» **STUDY MATERIAL**

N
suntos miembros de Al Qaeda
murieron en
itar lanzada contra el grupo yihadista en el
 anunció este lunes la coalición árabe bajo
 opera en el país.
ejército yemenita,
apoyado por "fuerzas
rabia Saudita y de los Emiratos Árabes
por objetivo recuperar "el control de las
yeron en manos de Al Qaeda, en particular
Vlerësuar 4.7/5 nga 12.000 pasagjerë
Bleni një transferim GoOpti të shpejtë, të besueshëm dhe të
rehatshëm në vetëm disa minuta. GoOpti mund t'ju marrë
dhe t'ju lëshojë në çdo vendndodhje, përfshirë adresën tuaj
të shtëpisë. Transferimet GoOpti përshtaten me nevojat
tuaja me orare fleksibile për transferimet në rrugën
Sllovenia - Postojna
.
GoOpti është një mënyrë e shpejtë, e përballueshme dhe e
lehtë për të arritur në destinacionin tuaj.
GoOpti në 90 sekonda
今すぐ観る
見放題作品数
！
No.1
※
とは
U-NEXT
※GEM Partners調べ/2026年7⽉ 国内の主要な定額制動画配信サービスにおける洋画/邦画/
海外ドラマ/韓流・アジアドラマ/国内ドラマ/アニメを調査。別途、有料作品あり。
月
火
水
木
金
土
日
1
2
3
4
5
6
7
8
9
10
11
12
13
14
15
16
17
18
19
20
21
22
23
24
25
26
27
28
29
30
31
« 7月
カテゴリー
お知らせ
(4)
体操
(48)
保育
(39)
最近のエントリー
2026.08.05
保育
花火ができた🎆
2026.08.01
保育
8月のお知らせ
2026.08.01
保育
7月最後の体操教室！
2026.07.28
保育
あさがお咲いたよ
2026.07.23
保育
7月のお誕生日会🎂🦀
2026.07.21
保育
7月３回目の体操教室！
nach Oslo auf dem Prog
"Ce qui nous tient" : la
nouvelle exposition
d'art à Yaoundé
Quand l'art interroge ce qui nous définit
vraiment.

» **WHAT YOU NEED TO DO**
Render the lines as a numbered list, leaving out any blank lines. Start at the beginning of the records and end with the line containing "të shtëpisë. Transferimet", including both ends.

» **EXERCISE ANSWER**
1. N
2. suntos miembros de Al Qaeda
3. murieron en
4. itar lanzada contra el grupo yihadista en el
5.  anunció este lunes la coalición árabe bajo
6.  opera en el país.
7. ejército yemenita,
8. apoyado por "fuerzas
9. rabia Saudita y de los Emiratos Árabes
10. por objetivo recuperar "el control de las
11. yeron en manos de Al Qaeda, en particular
12. Vlerësuar 4.7/5 nga 12.000 pasagjerë
13. Bleni një transferim GoOpti të shpejtë, të besueshëm dhe të
14. rehatshëm në vetëm disa minuta. GoOpti mund t'ju marrë
15. dhe t'ju lëshojë në çdo vendndodhje, përfshirë adresën tuaj
16. të shtëpisë. Transferimet GoOpti përshtaten me nevojat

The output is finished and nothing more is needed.